> Exercice
Recopiez, s'il vous plaît, le passage de l'article sur Donald Trump et la justice qui va de « Jamais un président » jusqu'à « motif de destitution. ».

> Extrait du texte
....................
Malgré son implication avérée dans divers délits électoraux, Donald Trump a été innocenté par la justice. Ce qui démontre qu’un président en exercice, malgré des preuves tangibles d’agissements criminels, peut être disculpé, démontrant ainsi que, même aux Etats-Unis, dans le pays phare de la démocratie, l’indépendance de la justice demeure un leurre, ou du moins un idéal qui est souvent transgressé à la lumières des réalités politiques et des rapports de force conjoncturels entre les partis politiques, ou entre la présidence et le Capitole.
Par Dr Mounir Hanablia *
Donald Trump est le seul président de l’histoire des Etats-Unis à avoir non seulement subi deux procédures d’impeachment, mais à en être sorti vainqueur, si on peut qualifier les choses ainsi.
Il y a à peine un an, après avoir prétendu avoir été victime d’une fraude lors des élections présidentielles, il lançait ses sections d’assaut composées de motards, et de nostalgiques de la Confédération et de Buffalo Bill à l’assaut du Capitole, avec les résultats que l’on sait.
Jamais un président américain n’avait autant défrayé la chronique tout au long de son mandat. Il a fait face à une enquête entamée par le Congrès pour abus de pouvoir, après avoir subordonné la reprise de l’aide militaire et financière à l’Ukraine à la simple annonce par ce pays de l’ouverture d’une enquête contre le fils de Joe Biden, pour corruption (ce qu’on a nommé le quid pro quo). Il a refusé de collaborer sur cette enquête avec le Congrès, ce qui constitue un autre motif de destitution.
Sauvé par… l’obstruction à la justice
Quant à l’enquête judiciaire sur sa collusion avec la Russie menée par l’équipe de Robert Mueller, elle a bien établi que des sites internet russes d’agences et de services de sécurité avaient apporté leur appui «à un candidat», et dévalisé des milliers de courriels du serveur du Parti Démocrate, puis les avait transmis à Wikileaks pour les faire fuiter. Roger Stone et Georges Papadopoulos, des membres secondaires de la campagne électorale de Donald Trump, ont fait l’objet de condamnations pour cela.
Plus grave, Michael Flynt, un membre du Conseil national de sécurité, a lui-même été condamné pour avoir menti sur ses contacts avec l’ambassadeur russe… pour finir, fait sans précédent, par bénéficier d’un pardon présidentiel, alors qu’il avait reconnu la réalité des charges retenues contre lui.
....................
Enregistrements
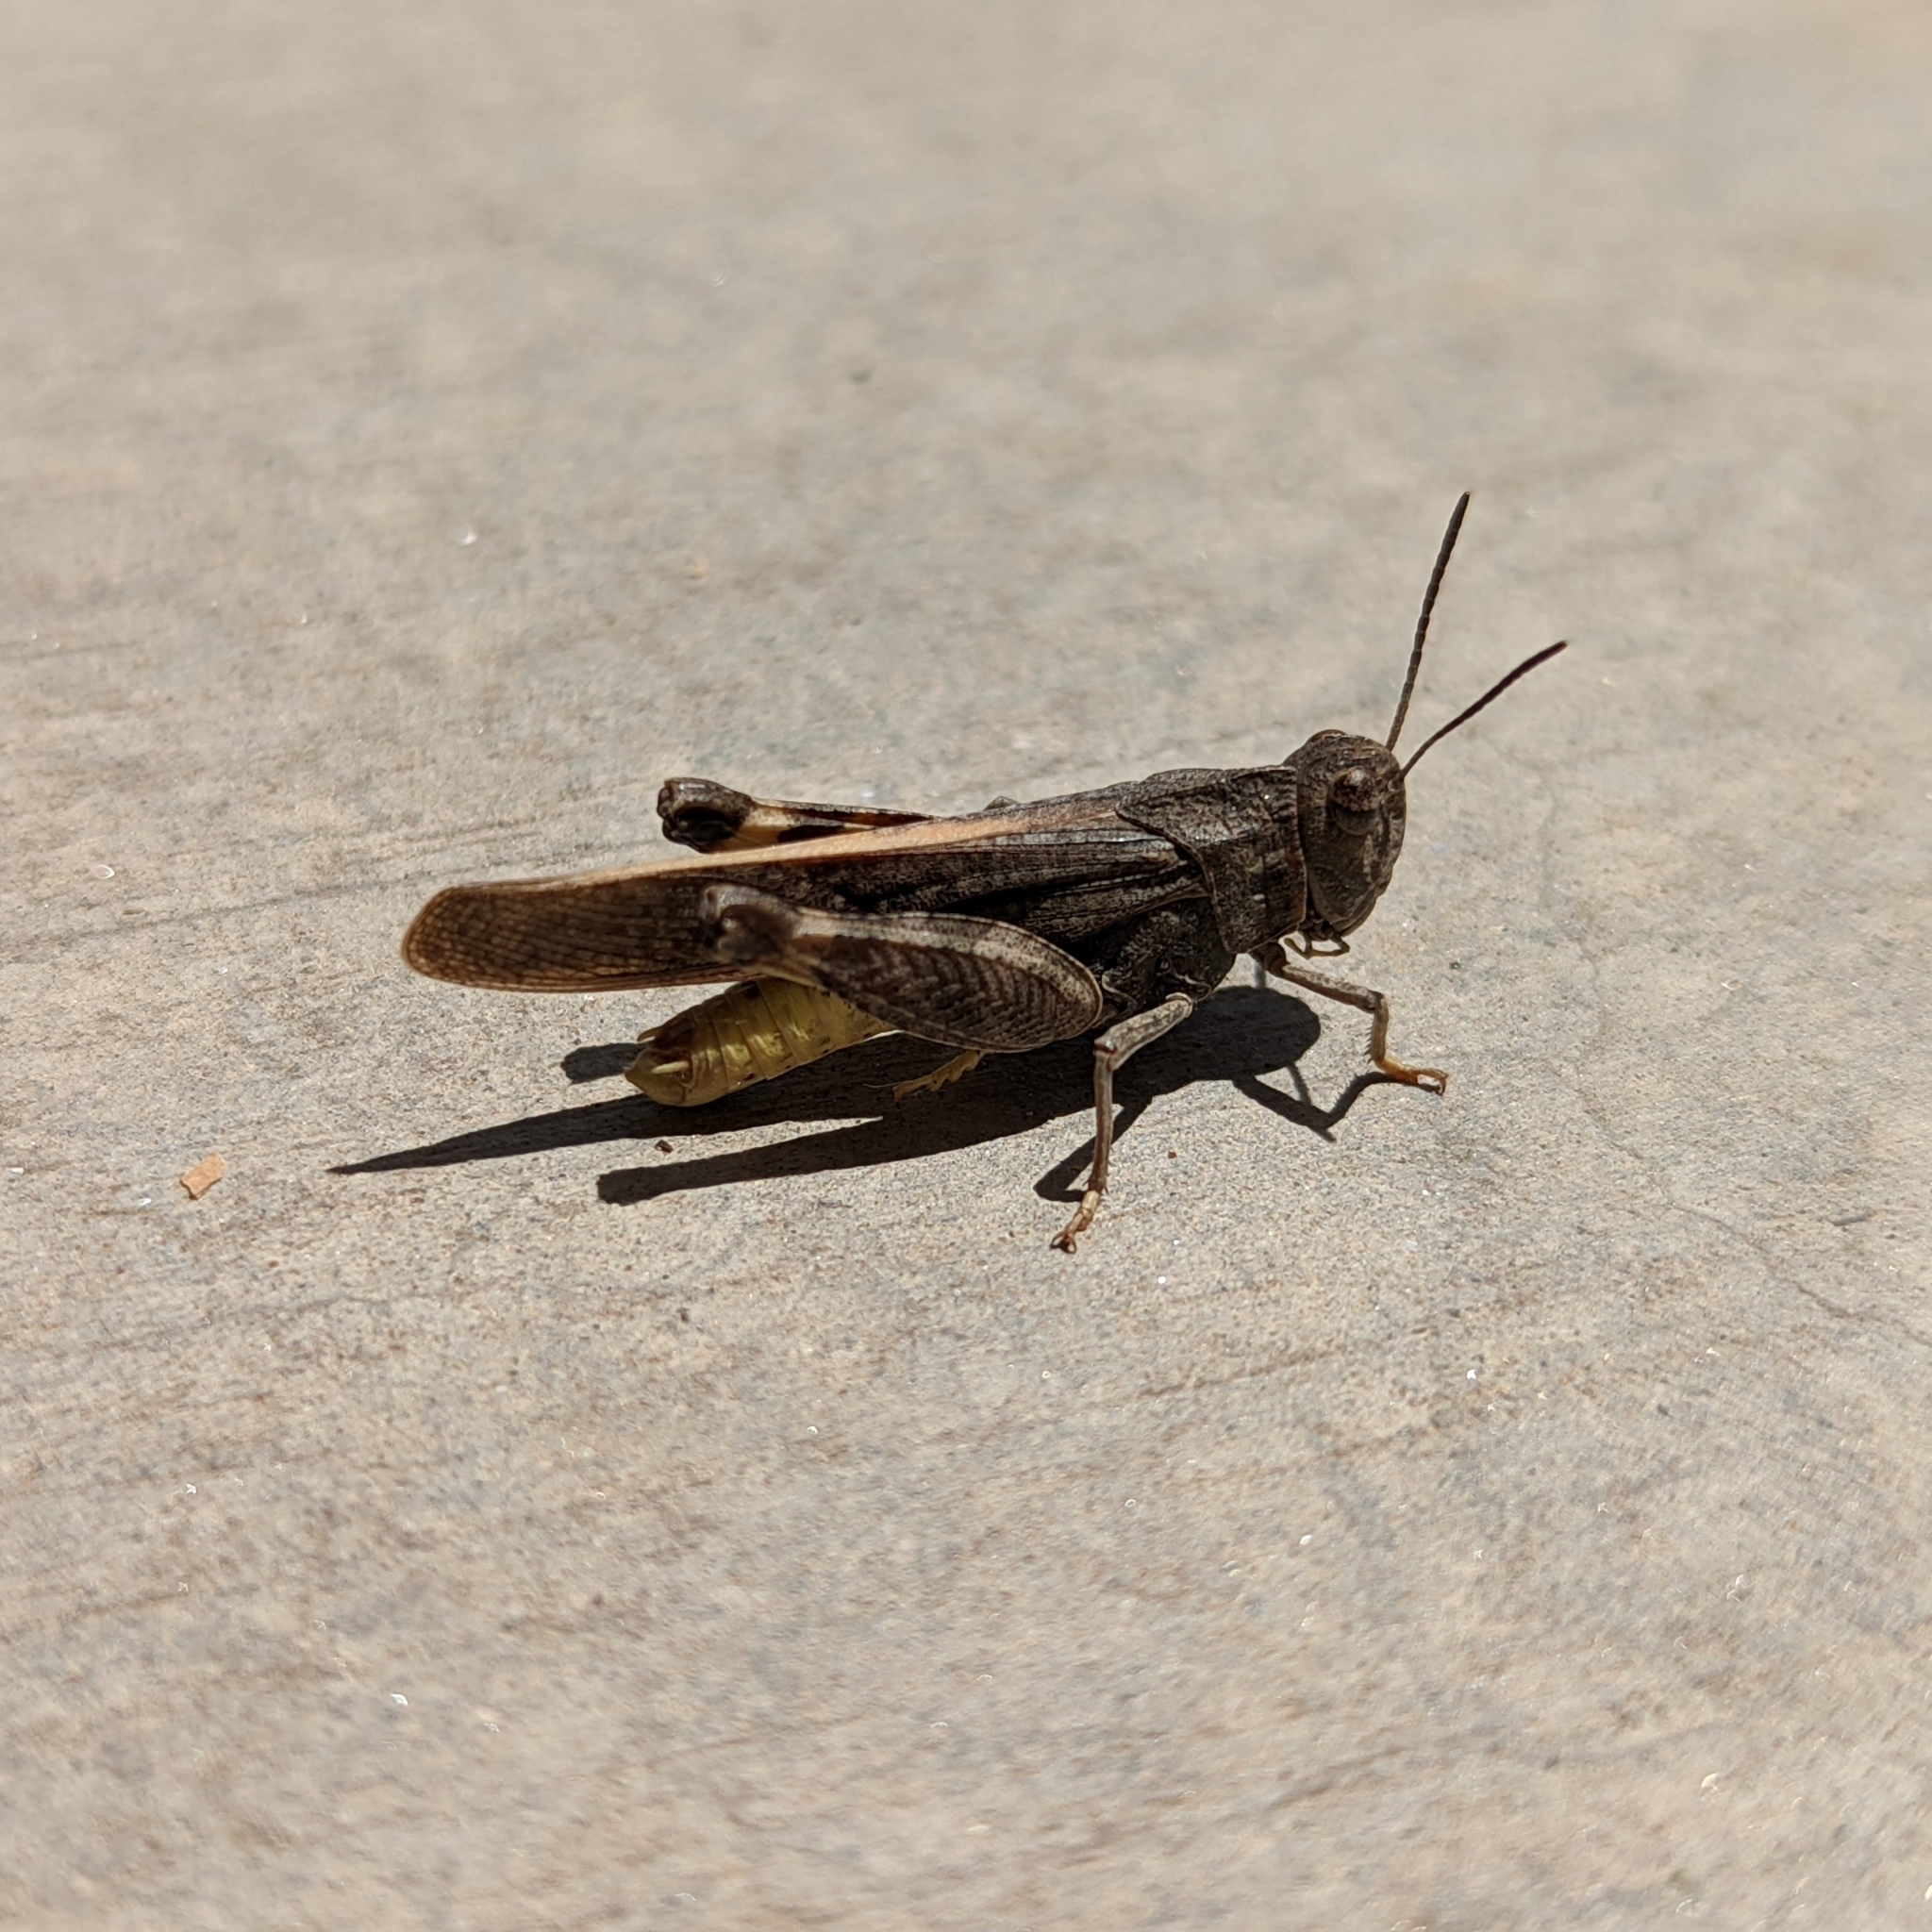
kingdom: Animalia
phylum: Arthropoda
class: Insecta
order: Orthoptera
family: Acrididae
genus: Arphia
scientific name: Arphia conspersa
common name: Speckle-winged rangeland grasshopper
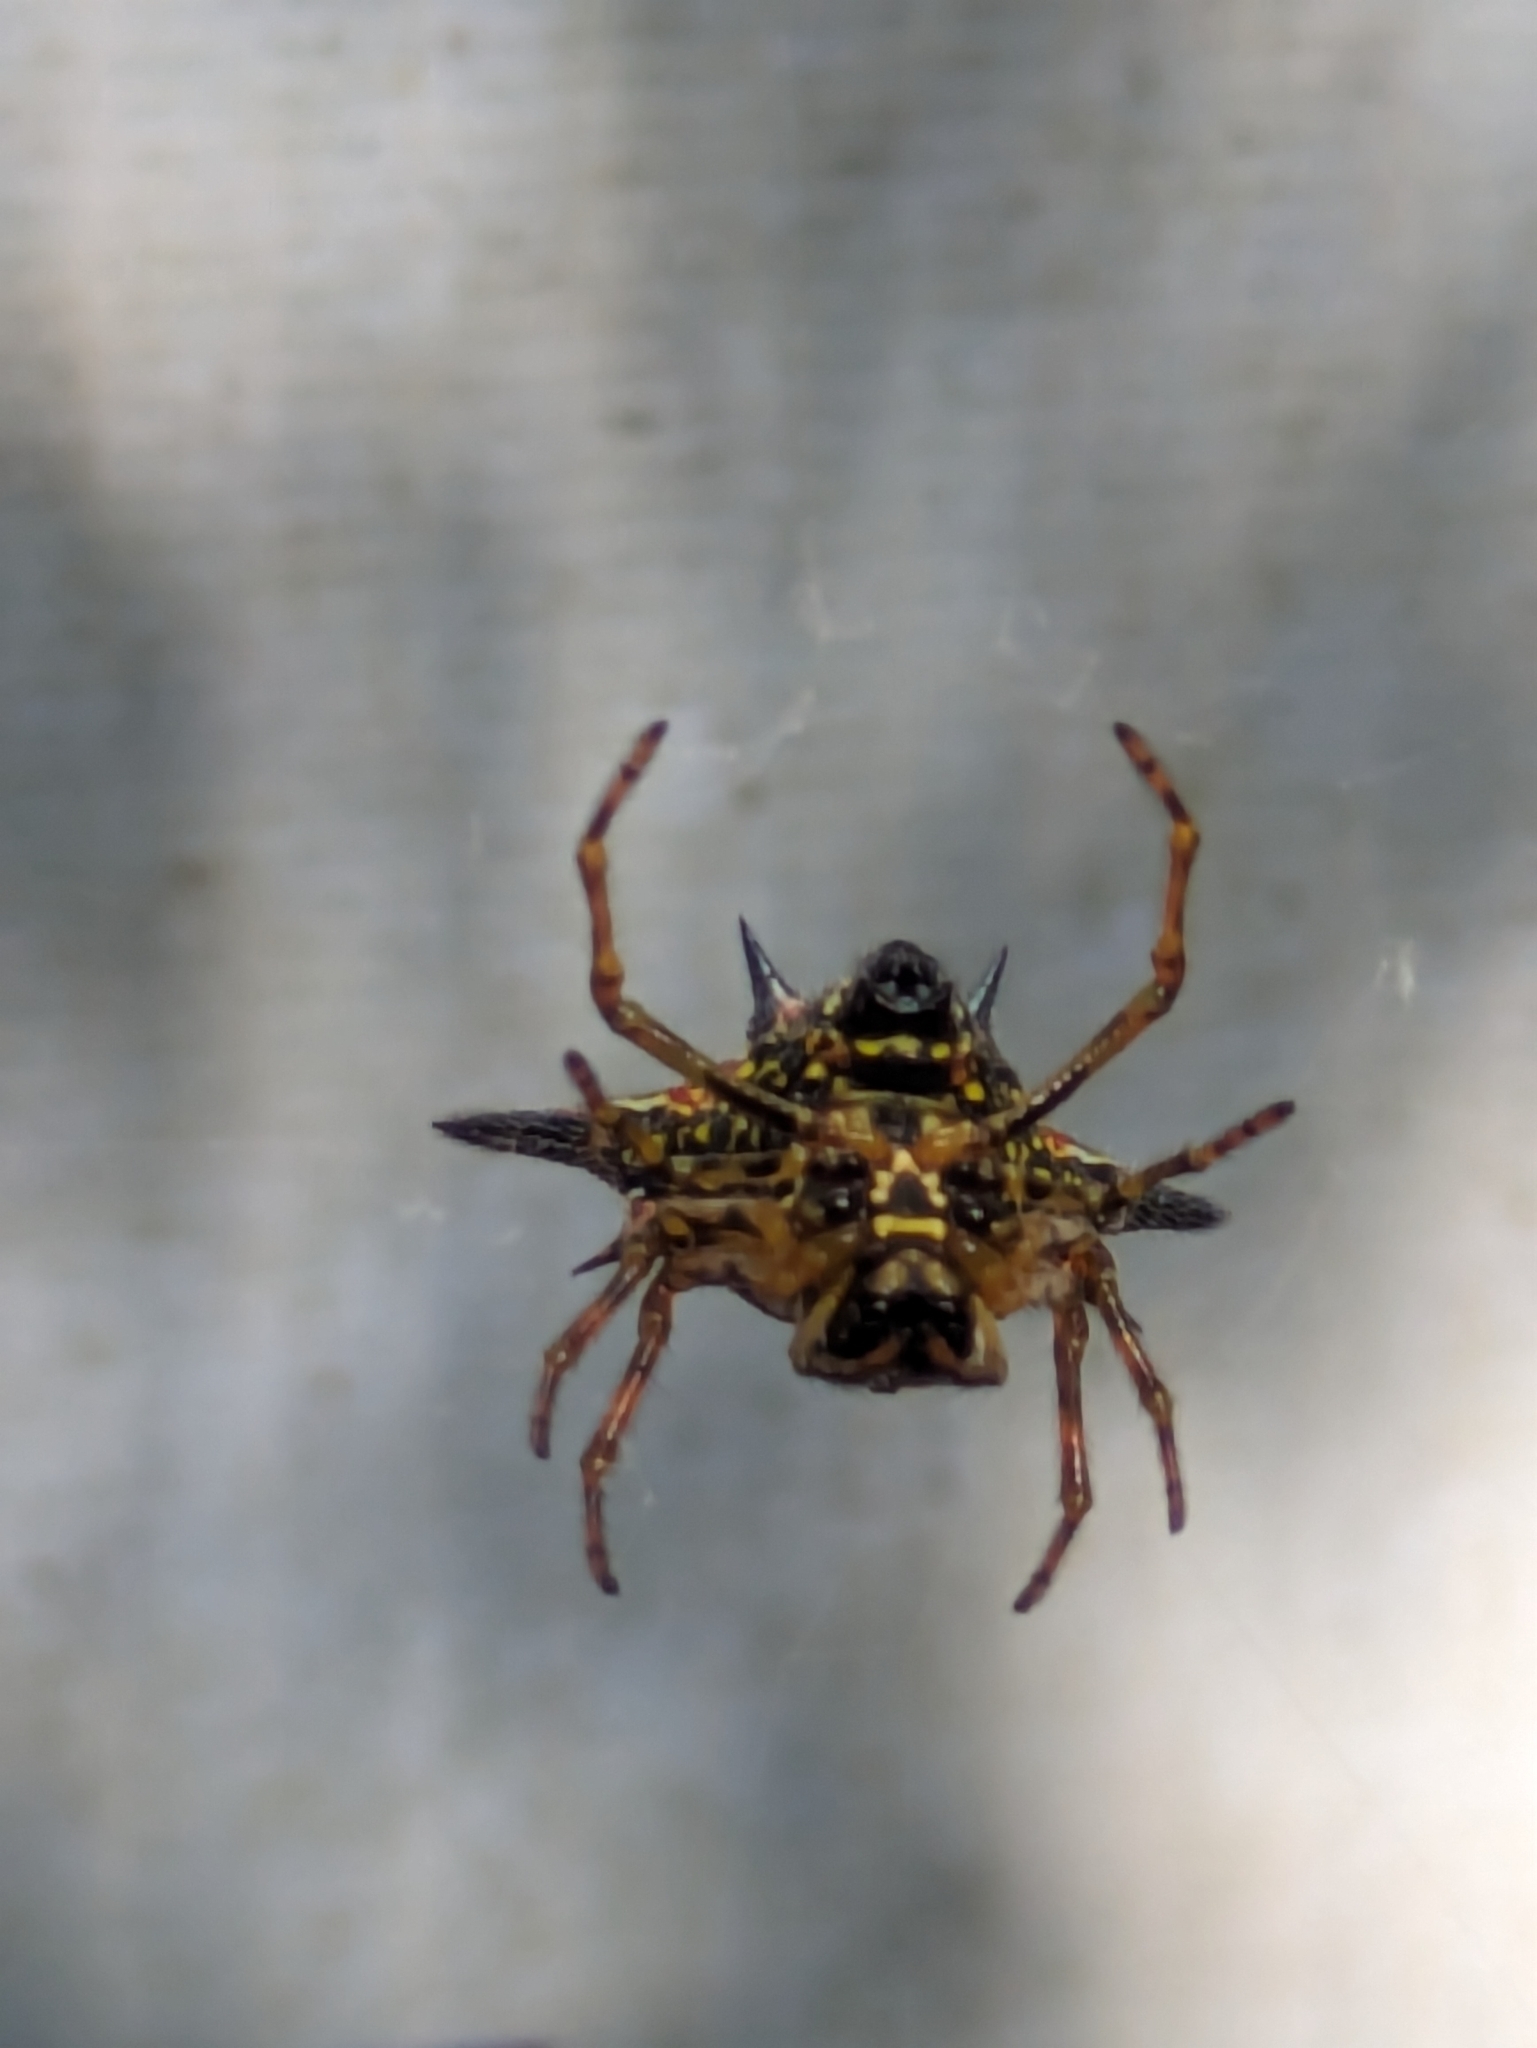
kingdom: Animalia
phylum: Arthropoda
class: Arachnida
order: Araneae
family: Araneidae
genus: Macracantha
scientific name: Macracantha hasselti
....................
> Réponse ci-dessous
Jamais un président américain n’avait autant défrayé la chronique tout au long de son mandat. Il a fait face à une enquête entamée par le Congrès pour abus de pouvoir, après avoir subordonné la reprise de l’aide militaire et financière à l’Ukraine à la simple annonce par ce pays de l’ouverture d’une enquête contre le fils de Joe Biden, pour corruption (ce qu’on a nommé le quid pro quo). Il a refusé de collaborer sur cette enquête avec le Congrès, ce qui constitue un autre motif de destitution.